Ils l'avaient enfermée sous un dôme pour empêcher les tempêtes de sable d'entrer et l'atmosphère toute neuve de s'enfuir. Sur le reste de la planète, ils avaient escaladé les volcans de Tharsis, drainé le bassin d'Argyre et abattu des forêts entières dans la plaine du Roseau Rouge. Ici vous bénéficiiez d'une gravité avec laquelle vous pouviez vous colleter, ici l'horizon était assez proche pour qu'en tendant la main vous le touchiez. Grâce aux primitifs générateurs de microclimat qui commençaient tout juste à sortir des usines orbitales de Domino Valparaiso, ils avaient donné un coup de fouet à l'écologie assoupie. Un saguaro chétif s'était mis à pousser sur les dunes couleur de rouille. A leur retour en ville, les prospecteurs parlaient d'oasis herbeuses, repartaient dans le désert, découvraient l'engelure martienne.
Les années étaient longues, la population cosmopolite et, si le climat était âpre, eh bien, cela n'ajoutait-il pas un zeste de danger à l'entreprise? La présence des superviseurs capelliens et des policiers éladeldis ne paraissait pas si étouffante quand les occasions de se faire tuer ne manquaient pas. Si une grande partie du Rio Maas avait été ouverte par schooner des sables plutôt que par avion et chenillette, c'était exactement pour la même raison : parce que c'était une façon de procéder nettement plus dangereuse. Les marins qui se faisaient surprendre par le blizzard de sable ou qui chaviraient dans le Goulet de Mithridate étaient rarement secourus. Les superviseurs le déconseillaient. "  Ils connaissaient les risques ", disaient-ils en secouant tristement leur grosse tête. Une célèbre affiche de l'époque pour le recrutement des immigrants montre un petit enfant humain portant une énorme paire de bottes pour adulte couvertes de sable rouge. C'est peut-être sentimental, mais cette image rend bien l'exaltation qu'éprouvait l'humanité à se lancer dans une aventure qui la dépassait... provisoirement.

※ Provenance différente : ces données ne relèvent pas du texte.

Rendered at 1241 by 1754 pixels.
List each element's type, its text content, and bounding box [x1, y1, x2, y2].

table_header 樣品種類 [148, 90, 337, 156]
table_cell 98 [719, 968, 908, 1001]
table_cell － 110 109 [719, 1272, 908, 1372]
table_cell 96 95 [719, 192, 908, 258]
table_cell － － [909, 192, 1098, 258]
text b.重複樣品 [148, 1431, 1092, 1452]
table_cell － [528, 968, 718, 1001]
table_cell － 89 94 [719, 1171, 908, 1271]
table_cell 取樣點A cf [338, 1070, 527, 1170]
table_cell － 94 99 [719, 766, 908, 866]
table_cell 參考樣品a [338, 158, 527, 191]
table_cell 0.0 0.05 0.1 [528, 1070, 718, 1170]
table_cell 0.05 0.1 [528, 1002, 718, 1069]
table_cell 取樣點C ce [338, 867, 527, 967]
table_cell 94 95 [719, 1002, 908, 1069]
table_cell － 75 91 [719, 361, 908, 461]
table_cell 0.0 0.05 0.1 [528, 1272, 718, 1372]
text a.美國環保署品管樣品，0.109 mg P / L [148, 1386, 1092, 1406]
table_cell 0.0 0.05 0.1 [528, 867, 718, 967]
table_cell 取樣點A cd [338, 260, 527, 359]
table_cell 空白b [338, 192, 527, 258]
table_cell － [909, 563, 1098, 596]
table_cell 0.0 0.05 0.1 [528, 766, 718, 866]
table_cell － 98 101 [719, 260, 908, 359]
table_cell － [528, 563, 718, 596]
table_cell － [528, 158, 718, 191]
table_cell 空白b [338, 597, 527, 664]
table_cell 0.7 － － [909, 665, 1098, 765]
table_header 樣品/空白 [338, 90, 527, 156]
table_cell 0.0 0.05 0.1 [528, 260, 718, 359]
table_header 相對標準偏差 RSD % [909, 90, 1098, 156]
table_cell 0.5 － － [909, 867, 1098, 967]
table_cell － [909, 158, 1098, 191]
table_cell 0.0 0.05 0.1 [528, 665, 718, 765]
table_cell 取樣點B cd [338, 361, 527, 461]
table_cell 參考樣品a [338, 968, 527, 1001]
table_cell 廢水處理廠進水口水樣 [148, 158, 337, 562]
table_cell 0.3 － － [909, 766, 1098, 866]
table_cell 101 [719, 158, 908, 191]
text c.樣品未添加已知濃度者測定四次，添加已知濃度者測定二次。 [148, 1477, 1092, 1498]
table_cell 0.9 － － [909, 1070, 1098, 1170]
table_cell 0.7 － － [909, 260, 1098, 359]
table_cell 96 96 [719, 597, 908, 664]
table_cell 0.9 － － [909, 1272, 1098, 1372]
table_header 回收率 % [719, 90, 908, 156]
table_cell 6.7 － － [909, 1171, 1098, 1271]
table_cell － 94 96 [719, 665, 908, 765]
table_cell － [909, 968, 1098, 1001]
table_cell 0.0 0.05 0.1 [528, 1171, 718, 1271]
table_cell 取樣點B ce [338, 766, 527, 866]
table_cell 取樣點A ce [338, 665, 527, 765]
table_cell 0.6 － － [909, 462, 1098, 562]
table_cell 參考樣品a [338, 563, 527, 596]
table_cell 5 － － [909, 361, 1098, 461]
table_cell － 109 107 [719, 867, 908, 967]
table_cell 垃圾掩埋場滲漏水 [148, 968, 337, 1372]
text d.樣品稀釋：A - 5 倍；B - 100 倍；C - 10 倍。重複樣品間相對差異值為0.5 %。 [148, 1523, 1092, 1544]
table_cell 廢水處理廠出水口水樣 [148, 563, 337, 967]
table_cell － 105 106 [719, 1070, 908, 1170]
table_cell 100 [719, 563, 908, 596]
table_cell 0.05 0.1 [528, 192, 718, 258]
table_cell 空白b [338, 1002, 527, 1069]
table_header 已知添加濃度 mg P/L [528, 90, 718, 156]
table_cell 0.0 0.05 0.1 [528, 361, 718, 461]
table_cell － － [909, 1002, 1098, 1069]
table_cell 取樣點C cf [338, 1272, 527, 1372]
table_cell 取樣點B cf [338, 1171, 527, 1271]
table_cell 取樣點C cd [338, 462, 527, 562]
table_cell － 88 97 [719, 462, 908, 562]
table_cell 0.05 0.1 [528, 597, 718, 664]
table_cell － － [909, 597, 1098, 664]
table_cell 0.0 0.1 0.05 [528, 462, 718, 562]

Cependant que sait-on des Martiens, cette race de titans disparue? Guère davantage, même de nos jours, que ne le proclame l'architecture de l'antique Schiaparelli. C'était effectivement des Titans, à en juger par leurs constructions, qui tiraient pleinement avantage de la faible gravité. Ils étaient grands et forts, et ils avaient de vastes et audacieux projets. Ils bâtissaient en pierre, en fer et en brique. Si la lumière naturelle n'était manifestement pas un élément de confort qui les préoccupait beaucoup, quelques-unes des rares ouvertures informes qui hurlent dans le vent portent encore trace de vitrages; ailleurs, on peut voir des tentatives primitives et pas totalement infructueuses de constructions en béton armé.
Nous ne savons toujours pas trop à quoi étaient destinés ces bâtiments. Ce n'était certainement pas des habitations. Si érodés soientils par les sables turbulents et glacés qui ont tout arasé, leurs murs et leurs plafonds gardent des traces de décoration : des alignements de formes rectangulaires gravées et parfois incrustées que de nombreux experts ont formellement identifiés comme étant une écriture, bien qu'aucune traduction vraiment plausible n'ait jamais pu être proposée.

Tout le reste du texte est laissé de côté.